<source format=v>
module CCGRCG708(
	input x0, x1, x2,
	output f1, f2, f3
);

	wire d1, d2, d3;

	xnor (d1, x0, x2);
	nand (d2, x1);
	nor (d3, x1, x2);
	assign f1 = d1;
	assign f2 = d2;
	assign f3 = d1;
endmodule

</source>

---

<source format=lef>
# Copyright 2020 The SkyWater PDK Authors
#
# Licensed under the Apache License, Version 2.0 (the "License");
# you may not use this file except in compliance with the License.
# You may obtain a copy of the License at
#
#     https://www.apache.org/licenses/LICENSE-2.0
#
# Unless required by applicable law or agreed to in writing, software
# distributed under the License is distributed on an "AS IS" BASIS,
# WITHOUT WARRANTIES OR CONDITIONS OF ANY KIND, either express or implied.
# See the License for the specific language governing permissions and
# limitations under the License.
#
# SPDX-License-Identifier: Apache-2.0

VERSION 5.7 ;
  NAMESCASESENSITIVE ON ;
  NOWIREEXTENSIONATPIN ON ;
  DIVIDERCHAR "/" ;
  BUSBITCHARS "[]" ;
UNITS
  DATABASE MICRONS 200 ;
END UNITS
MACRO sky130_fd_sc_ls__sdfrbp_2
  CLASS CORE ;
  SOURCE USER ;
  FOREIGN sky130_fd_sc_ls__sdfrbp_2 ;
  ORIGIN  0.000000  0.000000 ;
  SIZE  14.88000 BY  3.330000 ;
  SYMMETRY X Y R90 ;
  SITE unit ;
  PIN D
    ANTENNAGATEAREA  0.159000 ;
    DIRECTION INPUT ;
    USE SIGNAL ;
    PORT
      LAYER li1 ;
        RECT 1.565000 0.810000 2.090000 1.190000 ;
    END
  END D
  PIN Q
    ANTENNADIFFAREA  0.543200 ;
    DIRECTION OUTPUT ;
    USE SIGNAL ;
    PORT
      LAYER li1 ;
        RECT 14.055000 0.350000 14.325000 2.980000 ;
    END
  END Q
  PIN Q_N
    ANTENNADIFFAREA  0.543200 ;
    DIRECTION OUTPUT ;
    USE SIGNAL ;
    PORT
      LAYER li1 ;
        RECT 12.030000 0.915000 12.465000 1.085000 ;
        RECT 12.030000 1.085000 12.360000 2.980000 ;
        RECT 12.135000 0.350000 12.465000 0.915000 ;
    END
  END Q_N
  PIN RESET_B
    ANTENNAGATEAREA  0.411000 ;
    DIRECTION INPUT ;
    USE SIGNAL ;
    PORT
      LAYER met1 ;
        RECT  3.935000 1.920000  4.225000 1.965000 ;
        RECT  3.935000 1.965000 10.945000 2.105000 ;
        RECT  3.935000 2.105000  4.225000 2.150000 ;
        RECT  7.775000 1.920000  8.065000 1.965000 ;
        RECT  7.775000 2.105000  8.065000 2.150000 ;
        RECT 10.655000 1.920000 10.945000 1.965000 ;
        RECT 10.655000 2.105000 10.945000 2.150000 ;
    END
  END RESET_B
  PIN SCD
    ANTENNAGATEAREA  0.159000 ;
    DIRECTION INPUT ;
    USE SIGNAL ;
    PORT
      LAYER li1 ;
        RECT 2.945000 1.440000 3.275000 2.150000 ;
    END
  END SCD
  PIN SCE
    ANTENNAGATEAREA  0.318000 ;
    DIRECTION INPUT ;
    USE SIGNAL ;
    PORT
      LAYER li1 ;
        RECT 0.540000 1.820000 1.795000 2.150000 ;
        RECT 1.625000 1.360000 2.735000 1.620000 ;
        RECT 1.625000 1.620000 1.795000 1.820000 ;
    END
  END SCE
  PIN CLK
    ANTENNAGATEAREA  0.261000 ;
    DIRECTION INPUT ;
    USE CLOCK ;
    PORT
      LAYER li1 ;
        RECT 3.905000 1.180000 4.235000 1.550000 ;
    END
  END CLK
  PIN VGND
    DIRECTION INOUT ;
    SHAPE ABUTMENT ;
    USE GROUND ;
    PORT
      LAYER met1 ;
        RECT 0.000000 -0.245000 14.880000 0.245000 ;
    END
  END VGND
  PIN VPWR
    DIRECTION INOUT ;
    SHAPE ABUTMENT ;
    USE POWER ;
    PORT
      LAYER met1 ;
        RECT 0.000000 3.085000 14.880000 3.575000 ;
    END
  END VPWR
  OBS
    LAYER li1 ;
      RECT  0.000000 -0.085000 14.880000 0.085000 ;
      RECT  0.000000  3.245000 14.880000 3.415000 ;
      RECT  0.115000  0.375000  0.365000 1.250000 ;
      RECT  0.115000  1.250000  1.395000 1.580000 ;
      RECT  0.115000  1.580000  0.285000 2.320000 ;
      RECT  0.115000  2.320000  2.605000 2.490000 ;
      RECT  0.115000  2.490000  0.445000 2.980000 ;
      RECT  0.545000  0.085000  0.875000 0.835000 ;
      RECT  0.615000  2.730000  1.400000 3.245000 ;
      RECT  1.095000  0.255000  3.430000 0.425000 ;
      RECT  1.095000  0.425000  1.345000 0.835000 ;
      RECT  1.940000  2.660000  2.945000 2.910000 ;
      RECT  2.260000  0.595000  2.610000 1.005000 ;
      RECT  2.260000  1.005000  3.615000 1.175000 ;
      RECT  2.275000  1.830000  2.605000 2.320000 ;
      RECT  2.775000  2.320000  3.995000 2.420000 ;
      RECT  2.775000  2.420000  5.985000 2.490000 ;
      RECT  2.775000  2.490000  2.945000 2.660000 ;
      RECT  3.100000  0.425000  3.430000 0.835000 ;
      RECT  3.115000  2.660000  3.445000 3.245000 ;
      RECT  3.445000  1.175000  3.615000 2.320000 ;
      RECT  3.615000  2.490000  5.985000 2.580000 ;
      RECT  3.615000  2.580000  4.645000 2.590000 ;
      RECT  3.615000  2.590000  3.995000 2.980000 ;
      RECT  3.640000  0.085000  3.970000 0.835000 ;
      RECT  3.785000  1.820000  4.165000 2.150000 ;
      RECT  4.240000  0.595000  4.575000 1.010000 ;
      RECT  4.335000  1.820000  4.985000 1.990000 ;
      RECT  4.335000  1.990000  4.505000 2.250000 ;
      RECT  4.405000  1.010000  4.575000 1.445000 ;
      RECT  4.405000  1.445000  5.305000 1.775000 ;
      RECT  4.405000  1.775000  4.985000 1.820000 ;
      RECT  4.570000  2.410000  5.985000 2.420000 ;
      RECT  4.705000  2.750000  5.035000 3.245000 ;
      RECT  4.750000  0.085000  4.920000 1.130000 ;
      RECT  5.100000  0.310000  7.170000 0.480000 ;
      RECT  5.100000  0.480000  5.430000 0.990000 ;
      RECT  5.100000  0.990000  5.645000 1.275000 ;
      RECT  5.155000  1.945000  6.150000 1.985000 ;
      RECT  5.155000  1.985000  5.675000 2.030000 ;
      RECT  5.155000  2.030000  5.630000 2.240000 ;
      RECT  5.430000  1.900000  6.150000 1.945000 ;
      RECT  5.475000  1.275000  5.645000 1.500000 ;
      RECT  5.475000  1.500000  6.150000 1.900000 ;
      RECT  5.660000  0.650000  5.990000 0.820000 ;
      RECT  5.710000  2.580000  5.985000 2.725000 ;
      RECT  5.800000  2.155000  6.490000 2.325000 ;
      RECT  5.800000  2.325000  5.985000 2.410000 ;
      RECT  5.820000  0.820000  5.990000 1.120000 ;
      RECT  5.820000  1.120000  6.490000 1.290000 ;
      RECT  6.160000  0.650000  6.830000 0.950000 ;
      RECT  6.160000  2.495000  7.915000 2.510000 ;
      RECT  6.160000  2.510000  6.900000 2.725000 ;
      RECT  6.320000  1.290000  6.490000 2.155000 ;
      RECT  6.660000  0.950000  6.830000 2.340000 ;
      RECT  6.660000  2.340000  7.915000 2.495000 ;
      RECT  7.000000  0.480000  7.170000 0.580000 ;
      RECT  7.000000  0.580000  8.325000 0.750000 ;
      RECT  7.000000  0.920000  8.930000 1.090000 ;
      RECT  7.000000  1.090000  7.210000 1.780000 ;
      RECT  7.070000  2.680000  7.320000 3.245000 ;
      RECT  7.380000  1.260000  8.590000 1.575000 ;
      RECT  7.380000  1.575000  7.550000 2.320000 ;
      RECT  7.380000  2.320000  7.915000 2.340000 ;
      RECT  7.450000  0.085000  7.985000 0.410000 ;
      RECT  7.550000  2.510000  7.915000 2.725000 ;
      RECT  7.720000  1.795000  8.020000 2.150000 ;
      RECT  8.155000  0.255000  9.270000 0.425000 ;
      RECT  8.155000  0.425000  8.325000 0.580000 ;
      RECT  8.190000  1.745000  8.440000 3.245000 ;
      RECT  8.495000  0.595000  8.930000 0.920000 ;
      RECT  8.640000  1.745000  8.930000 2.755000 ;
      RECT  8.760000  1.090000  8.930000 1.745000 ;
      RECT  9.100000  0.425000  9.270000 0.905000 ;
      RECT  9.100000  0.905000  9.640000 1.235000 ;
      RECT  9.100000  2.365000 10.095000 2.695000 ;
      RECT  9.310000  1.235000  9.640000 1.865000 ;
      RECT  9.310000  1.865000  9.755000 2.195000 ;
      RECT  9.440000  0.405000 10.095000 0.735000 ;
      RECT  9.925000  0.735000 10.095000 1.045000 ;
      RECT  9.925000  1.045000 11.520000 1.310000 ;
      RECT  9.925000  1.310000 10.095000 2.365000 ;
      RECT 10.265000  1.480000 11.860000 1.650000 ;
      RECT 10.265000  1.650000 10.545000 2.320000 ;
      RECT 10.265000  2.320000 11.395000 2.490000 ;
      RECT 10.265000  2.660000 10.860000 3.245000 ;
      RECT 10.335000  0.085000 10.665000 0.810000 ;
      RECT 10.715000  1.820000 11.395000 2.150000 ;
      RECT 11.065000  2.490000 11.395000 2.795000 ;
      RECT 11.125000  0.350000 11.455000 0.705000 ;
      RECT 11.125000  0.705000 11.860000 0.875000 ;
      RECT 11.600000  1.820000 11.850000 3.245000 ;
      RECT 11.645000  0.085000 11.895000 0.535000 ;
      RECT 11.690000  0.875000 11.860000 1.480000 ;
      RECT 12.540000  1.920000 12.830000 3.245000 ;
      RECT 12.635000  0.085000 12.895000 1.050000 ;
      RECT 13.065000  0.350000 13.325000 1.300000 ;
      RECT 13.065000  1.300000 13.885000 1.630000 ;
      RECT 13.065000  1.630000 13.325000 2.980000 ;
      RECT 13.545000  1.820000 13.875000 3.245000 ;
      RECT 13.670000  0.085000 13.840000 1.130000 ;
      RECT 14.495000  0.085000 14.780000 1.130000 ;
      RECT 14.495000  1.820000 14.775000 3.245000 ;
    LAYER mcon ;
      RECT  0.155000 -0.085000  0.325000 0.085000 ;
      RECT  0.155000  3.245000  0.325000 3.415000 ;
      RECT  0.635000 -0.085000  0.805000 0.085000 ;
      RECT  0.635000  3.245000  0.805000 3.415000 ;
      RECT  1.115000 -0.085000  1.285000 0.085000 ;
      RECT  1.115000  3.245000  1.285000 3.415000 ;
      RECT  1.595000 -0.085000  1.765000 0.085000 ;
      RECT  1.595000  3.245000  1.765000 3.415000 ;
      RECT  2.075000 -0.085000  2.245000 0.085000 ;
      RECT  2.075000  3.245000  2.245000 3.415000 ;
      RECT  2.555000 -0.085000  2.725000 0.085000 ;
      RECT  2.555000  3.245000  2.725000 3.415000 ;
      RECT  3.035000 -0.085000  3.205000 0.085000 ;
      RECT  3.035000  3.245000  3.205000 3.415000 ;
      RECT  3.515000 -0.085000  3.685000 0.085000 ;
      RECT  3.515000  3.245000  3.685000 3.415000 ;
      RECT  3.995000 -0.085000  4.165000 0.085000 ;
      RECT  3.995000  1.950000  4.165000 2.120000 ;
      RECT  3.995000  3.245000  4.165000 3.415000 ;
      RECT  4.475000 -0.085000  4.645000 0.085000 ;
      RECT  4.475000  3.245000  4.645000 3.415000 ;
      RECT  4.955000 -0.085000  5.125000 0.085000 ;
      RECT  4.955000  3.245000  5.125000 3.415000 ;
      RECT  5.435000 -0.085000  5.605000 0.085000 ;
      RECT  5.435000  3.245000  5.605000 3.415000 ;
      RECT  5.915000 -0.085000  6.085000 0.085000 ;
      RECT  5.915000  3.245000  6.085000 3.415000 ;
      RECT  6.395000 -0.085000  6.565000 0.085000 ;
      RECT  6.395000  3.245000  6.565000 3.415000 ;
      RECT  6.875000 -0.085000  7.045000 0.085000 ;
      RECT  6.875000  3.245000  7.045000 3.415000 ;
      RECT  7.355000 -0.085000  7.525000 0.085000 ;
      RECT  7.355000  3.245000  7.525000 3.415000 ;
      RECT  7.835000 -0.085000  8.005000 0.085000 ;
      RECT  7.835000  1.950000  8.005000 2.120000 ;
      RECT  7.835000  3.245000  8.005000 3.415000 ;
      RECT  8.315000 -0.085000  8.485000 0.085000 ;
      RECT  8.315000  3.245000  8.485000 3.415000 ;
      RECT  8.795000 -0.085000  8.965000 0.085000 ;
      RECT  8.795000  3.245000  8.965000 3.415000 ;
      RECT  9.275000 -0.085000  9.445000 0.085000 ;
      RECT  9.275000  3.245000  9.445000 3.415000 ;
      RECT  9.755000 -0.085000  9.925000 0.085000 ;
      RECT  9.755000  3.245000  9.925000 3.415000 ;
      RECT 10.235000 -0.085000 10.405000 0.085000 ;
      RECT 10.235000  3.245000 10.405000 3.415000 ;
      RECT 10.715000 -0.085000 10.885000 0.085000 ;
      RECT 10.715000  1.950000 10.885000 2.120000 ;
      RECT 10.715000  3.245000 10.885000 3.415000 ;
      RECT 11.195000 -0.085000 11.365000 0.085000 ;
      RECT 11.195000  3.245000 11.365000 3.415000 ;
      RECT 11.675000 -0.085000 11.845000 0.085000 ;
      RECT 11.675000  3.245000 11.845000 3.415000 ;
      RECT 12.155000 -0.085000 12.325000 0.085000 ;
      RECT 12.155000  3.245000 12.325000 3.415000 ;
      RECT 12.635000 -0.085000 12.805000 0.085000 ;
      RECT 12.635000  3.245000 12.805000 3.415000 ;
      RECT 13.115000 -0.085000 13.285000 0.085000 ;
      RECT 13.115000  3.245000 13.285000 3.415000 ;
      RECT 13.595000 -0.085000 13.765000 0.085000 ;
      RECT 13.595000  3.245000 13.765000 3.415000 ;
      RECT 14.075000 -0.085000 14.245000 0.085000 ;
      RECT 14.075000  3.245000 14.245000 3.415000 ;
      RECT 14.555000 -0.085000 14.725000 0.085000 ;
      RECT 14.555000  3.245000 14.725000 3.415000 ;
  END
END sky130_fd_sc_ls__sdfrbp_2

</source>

==

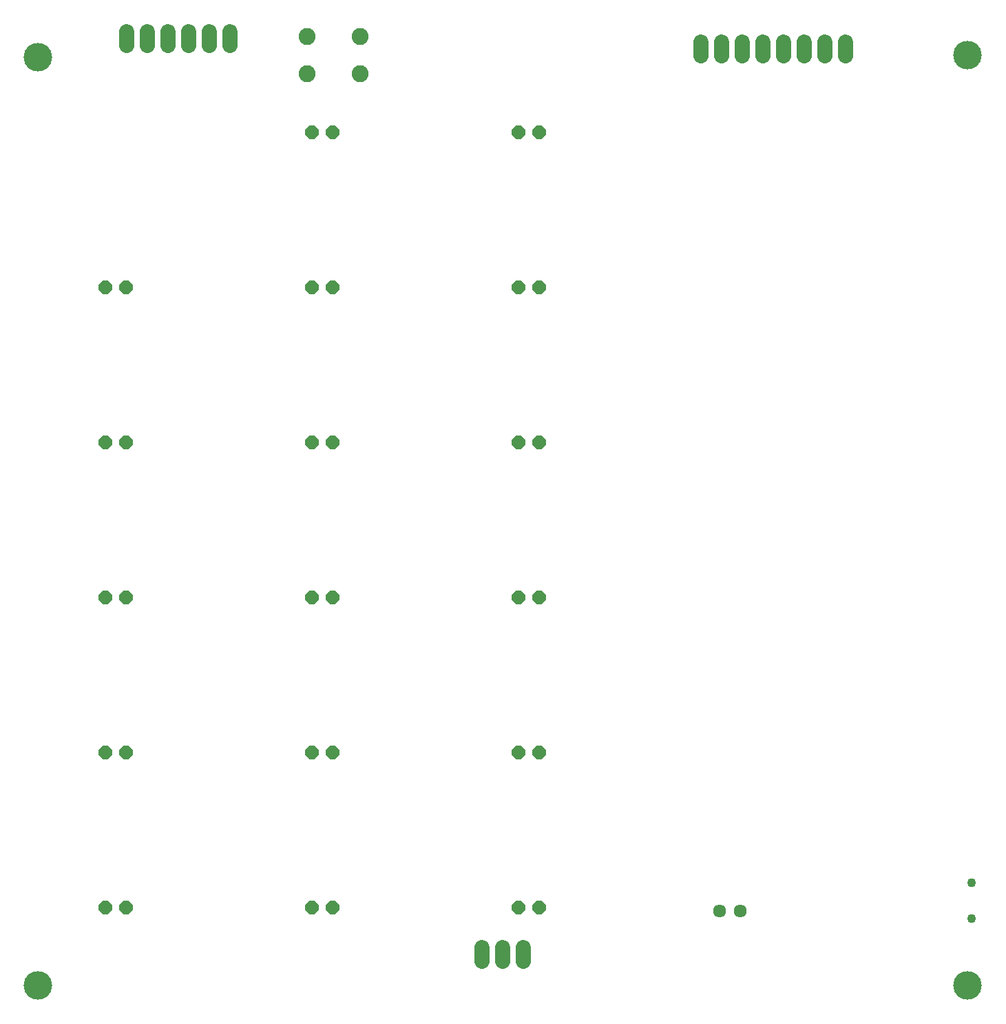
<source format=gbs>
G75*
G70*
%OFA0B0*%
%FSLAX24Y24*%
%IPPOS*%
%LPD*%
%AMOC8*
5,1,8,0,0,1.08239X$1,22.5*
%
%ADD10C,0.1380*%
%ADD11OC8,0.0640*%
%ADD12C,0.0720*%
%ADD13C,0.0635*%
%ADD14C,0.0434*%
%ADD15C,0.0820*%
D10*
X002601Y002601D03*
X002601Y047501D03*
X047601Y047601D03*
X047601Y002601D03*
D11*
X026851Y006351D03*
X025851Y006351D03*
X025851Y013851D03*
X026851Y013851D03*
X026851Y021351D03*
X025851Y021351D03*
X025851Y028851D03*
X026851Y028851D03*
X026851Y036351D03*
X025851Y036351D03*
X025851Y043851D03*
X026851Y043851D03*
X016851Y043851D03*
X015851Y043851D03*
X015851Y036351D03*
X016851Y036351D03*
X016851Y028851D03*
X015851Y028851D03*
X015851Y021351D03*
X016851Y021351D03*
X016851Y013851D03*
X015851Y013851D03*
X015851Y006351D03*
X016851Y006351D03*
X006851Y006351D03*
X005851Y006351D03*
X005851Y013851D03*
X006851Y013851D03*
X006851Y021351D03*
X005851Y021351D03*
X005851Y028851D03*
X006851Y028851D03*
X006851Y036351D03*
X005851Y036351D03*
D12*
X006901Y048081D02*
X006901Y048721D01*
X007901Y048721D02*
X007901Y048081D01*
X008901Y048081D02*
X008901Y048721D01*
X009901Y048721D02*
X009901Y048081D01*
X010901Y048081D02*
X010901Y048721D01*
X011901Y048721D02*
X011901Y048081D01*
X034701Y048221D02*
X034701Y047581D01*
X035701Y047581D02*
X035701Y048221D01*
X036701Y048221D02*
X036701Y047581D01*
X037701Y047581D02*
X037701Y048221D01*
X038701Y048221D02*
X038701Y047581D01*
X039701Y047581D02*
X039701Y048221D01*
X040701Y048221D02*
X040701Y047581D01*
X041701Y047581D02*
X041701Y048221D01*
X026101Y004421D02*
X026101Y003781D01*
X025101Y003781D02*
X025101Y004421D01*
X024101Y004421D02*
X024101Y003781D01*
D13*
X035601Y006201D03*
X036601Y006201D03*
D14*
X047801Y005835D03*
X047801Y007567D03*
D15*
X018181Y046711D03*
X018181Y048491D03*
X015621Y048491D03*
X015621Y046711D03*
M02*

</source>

What is needed: Out of the entries above, write out only the lines between the line holding "12.895000 1.050000 ;" and the line holding "0.805000 0.085000 ;", inclusive, each exactly as given.

Response box:
      RECT 12.635000  0.085000 12.895000 1.050000 ;
      RECT 13.065000  0.350000 13.325000 1.300000 ;
      RECT 13.065000  1.300000 13.885000 1.630000 ;
      RECT 13.065000  1.630000 13.325000 2.980000 ;
      RECT 13.545000  1.820000 13.875000 3.245000 ;
      RECT 13.670000  0.085000 13.840000 1.130000 ;
      RECT 14.495000  0.085000 14.780000 1.130000 ;
      RECT 14.495000  1.820000 14.775000 3.245000 ;
    LAYER mcon ;
      RECT  0.155000 -0.085000  0.325000 0.085000 ;
      RECT  0.155000  3.245000  0.325000 3.415000 ;
      RECT  0.635000 -0.085000  0.805000 0.085000 ;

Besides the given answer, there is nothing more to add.